((

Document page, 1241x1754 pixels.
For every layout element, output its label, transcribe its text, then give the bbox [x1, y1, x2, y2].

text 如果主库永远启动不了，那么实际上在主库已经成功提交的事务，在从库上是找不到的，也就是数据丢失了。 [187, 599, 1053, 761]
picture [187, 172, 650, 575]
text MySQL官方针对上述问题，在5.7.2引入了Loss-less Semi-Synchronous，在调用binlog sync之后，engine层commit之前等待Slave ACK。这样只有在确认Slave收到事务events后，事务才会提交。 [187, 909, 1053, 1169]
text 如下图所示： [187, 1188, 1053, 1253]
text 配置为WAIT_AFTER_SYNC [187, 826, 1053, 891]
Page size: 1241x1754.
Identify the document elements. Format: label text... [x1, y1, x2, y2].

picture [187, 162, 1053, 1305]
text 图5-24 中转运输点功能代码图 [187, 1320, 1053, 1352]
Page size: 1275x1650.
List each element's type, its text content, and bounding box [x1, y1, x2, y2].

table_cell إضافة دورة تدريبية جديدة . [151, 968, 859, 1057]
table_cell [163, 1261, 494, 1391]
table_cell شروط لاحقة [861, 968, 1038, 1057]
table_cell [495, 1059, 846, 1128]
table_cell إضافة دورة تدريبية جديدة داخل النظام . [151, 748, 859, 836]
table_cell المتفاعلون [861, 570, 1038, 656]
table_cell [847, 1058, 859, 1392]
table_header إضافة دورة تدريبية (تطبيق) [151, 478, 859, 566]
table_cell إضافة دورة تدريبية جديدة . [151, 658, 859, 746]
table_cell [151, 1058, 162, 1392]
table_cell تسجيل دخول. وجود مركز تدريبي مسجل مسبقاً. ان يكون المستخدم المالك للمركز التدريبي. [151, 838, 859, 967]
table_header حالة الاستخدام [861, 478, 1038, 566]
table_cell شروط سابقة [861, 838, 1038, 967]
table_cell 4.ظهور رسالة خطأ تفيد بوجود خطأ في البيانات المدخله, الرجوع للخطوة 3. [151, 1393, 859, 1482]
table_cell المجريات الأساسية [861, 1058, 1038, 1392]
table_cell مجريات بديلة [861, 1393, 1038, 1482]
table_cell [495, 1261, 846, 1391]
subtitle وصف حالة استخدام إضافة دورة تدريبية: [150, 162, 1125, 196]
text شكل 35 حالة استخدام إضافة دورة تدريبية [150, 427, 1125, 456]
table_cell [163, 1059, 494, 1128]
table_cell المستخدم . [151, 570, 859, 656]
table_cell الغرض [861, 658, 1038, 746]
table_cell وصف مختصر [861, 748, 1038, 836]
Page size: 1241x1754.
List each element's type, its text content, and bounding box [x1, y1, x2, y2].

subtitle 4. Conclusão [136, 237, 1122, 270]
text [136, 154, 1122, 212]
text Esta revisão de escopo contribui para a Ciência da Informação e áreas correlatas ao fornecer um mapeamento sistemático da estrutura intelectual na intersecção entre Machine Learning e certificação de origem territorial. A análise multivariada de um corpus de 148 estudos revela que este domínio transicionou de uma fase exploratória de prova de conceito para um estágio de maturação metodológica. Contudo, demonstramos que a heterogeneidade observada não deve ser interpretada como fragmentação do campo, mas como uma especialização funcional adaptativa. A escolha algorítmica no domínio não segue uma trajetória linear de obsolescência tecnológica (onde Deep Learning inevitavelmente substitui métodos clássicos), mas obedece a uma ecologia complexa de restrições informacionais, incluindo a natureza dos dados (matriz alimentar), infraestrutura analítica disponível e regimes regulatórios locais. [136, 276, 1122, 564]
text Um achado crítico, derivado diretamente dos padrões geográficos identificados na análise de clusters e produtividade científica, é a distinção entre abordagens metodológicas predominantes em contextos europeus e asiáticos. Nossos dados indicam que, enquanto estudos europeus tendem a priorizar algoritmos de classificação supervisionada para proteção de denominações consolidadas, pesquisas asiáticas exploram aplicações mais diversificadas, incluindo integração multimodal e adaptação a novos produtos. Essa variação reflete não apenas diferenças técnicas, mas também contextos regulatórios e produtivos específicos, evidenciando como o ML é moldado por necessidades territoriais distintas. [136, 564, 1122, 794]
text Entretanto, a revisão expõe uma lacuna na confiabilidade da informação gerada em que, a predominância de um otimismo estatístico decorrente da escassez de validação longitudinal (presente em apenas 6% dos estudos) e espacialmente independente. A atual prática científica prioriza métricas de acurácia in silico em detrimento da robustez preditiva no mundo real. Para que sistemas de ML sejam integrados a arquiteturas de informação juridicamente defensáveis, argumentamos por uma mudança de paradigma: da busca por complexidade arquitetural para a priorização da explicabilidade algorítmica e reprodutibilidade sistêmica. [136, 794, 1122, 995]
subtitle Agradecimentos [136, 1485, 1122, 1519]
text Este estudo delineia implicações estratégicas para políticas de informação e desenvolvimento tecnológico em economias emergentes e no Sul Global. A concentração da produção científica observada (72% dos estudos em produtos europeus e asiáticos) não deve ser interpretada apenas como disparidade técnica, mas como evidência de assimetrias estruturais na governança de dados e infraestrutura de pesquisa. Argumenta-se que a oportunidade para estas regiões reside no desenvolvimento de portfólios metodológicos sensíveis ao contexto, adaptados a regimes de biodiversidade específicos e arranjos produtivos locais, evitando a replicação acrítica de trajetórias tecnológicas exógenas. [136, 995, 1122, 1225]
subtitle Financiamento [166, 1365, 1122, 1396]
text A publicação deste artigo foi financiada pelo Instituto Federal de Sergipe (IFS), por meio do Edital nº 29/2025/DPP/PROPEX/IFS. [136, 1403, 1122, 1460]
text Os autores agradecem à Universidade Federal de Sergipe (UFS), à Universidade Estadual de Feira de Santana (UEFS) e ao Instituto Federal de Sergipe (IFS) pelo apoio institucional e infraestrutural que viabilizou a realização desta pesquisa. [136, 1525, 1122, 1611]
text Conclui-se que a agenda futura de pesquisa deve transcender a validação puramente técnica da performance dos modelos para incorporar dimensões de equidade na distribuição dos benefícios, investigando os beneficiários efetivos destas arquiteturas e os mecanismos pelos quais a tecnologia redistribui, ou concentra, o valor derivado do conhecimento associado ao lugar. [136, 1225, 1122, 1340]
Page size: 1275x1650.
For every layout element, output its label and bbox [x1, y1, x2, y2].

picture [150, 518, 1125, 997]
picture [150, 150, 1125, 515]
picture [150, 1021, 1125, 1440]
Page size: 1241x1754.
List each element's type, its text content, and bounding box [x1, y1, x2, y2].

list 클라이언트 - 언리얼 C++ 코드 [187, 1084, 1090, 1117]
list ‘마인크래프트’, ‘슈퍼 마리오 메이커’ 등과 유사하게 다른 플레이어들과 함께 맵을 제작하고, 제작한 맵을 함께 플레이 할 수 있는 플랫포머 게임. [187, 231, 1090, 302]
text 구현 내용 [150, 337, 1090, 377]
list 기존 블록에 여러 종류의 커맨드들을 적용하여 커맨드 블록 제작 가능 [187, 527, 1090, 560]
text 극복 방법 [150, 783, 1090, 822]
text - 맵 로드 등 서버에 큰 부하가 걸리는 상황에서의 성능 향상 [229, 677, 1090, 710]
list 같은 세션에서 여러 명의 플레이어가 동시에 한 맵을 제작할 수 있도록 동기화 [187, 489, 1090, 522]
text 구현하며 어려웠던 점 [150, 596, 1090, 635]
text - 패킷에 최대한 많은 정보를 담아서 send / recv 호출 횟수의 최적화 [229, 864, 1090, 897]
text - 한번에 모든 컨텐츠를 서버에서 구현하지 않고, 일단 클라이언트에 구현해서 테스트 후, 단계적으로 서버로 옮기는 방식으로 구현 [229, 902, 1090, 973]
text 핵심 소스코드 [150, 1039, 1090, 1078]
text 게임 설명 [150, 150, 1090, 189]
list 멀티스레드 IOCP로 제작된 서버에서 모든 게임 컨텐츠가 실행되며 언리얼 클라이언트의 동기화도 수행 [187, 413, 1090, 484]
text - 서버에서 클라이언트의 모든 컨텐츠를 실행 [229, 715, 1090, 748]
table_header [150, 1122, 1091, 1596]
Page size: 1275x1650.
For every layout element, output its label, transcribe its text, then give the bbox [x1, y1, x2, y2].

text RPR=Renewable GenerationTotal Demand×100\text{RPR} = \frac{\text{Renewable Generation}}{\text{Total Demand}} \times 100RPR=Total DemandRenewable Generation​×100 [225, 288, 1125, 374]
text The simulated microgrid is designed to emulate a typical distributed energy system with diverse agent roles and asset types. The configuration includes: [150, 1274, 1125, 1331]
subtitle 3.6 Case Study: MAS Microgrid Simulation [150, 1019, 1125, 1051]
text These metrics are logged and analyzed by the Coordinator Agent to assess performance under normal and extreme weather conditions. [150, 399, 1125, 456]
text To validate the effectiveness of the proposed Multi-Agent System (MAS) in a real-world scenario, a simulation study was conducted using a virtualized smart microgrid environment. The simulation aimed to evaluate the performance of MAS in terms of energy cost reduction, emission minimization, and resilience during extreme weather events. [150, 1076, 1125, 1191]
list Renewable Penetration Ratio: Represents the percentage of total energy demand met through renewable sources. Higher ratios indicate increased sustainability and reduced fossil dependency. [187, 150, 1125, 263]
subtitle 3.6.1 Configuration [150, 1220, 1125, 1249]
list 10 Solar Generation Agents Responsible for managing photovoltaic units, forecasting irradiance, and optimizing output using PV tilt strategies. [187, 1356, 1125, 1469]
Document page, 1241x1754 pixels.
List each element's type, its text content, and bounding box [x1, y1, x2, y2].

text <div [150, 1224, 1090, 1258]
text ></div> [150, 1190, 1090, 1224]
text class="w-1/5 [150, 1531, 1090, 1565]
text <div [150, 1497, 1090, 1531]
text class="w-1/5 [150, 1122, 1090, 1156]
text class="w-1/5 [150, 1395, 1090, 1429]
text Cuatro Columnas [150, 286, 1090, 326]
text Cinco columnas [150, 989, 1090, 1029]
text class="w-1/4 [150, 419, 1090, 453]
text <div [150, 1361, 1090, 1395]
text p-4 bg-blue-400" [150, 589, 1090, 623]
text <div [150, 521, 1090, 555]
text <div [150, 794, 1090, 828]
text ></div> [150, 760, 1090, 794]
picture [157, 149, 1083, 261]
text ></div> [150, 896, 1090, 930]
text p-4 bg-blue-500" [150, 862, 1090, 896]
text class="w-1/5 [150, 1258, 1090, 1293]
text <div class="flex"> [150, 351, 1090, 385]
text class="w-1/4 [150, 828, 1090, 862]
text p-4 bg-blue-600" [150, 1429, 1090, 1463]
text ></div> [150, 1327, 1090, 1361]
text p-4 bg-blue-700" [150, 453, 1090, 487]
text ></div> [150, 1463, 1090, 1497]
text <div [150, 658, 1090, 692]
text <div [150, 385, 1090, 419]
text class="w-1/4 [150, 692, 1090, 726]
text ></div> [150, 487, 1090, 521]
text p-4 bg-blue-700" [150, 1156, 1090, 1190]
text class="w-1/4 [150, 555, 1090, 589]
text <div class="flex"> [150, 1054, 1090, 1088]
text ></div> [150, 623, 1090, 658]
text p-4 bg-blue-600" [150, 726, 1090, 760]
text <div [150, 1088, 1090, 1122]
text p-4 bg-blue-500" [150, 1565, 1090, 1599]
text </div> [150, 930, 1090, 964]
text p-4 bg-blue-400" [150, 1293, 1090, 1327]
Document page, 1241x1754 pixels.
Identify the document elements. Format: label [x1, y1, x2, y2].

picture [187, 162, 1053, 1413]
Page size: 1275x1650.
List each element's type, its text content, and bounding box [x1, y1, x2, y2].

))

# Task description
Lines that hold the word "produtivos" are the ones to copy from the entries above.

# Final answer
text Um achado crítico, derivado diretamente dos padrões geográficos identificados na análise de clusters e produtividade científica, é a distinção entre abordagens metodológicas predominantes em contextos europeus e asiáticos. Nossos dados indicam que, enquanto estudos europeus tendem a priorizar algoritmos de classificação supervisionada para proteção de denominações consolidadas, pesquisas asiáticas exploram aplicações mais diversificadas, incluindo integração multimodal e adaptação a novos produtos. Essa variação reflete não apenas diferenças técnicas, mas também contextos regulatórios e produtivos específicos, evidenciando como o ML é moldado por necessidades territoriais distintas. [136, 564, 1122, 794]
text Este estudo delineia implicações estratégicas para políticas de informação e desenvolvimento tecnológico em economias emergentes e no Sul Global. A concentração da produção científica observada (72% dos estudos em produtos europeus e asiáticos) não deve ser interpretada apenas como disparidade técnica, mas como evidência de assimetrias estruturais na governança de dados e infraestrutura de pesquisa. Argumenta-se que a oportunidade para estas regiões reside no desenvolvimento de portfólios metodológicos sensíveis ao contexto, adaptados a regimes de biodiversidade específicos e arranjos produtivos locais, evitando a replicação acrítica de trajetórias tecnológicas exógenas. [136, 995, 1122, 1225]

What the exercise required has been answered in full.